Game Manager – Part 2
To continue on from the previous section in this Godot strategy game tutorial, we will begin by implementing the _unselect_unit function. The first thing to do here is to check if there is currently a selected unit, as we don’t want to try and unselect nothing.
func _unselect_unit(): if selected_unit != null:
In the case that there is a selected_unit value, we will toggle the selection visual on this Unit.
func _unselect_unit(): if selected_unit != null: selected_unit.toggle_selection_visual(false)
We will then update the selected_unit value to null to show there is no currently selected Unit object.
func _unselect_unit(): ... selected_unit = null
The final function to implement is the _try_command_unit function. We don’t want this function to run if no selected_unit exists, so this is the first thing to check.
func _try_command_unit(): if selected_unit == null: return
The next thing this function needs to do is find out whether the mouse is currently over an Enemy Unit. This means we can reuse the _get_selected_unit() and store it in a variable called target.
func _try_command_unit(): ... var target = _get_selected_unit()
To check if this is an Enemy Unit we first need to check the target value is not null, and then check the is_player property is false.
func _try_command_unit(): ... if target != null and target.is_player == false:
If the player has clicked on an Enemy Unit, we can direct the selected_unit towards it, using the set_target function.
func _try_command_unit(): ... if target != null and target.is_player == false: selected_unit.set_target(target)
In the case that an Enemy Unit isn’t found, we can call the move_to_location function to make the selected_unit move towards the global mouse position.
func _try_command_unit(): ... else: selected_unit.move_to_location(get_global_mouse_position())
The final thing to do is make sure Is Player is checked on the Player Unit root node of the PlayerUnit.tscn scene.
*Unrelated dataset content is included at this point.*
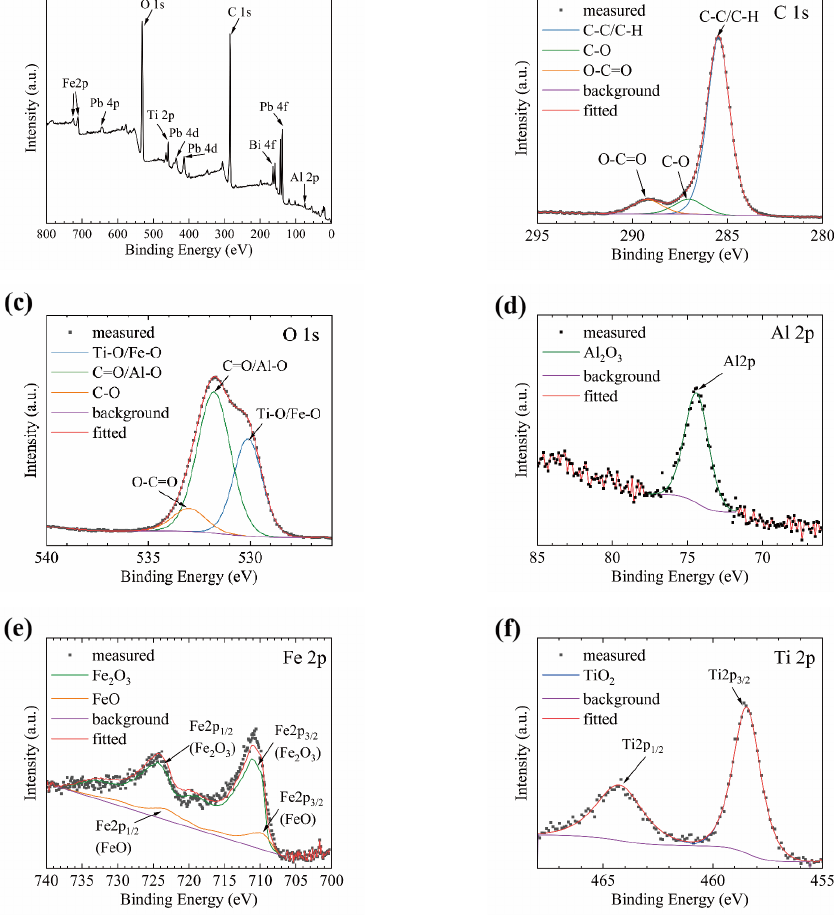
Figure 11. XPS results of the 0.2 wt.% Y 2 O 3 coating surface after 1000 h LBE corrosion: ( a ) XPS survey spectrum; XPS spectra of ( b ) C1s; ( c ) O 1s; ( d ) Al 2p; ( e ) Fe 2p; ( f ) Ti 2p.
Make sure to save (CTRL+S) this to update the scene. This should be unchecked on the Enemy Unit scene.
Testing the Functions
We are now ready to begin testing the functions we have set up for our Godot strategy game. To do this, press play and try left-clicking on the Player Unit object, this should make the selection visual appear.
In case this isn’t working, you can try changing “$Sprite2D” to “$Sprite” in the _ready function of the Unit.gd script. You should be able to right-click anywhere on the ground and the Player Unit will move to that location. If you left-click off the agent, it will deselect it.
You might notice that the Unit often stops short of where you click to move, to fix that we will set the Path Desired Distance and Target Desired Distance properties of the NavigationAgent2D in the Unit scene to 1. We will also change the Path Max Distance property to 10.
The final thing to test is right-clicking on the enemy, this will make the Player Unit move towards the Enemy Unit and attack the enemy. This is a bit difficult to see, as there is no visual representation of the attacks, but you can easily set up some sprite flashes to showcase this.
Godot Strategy Game Wrap-Up
Congratulations, you’ve successfully completed this Godot strategy game tutorial and now possess the skills required to handle and manage game characters in Godot. The Game Manager script you’ve written is an essential asset when controlling character units in any strategy-based game.
However, the journey doesn’t stop here. You can refine this project by introducing more complex scenarios, adding visual effects, or incorporating audio elements for an enhanced gameplay experience. No matter what additions you make, this project is a valuable piece of work to showcase in your development portfolio!
We wish you good luck with your future game projects and anticipate your creations to create commendable strides in the gaming industry!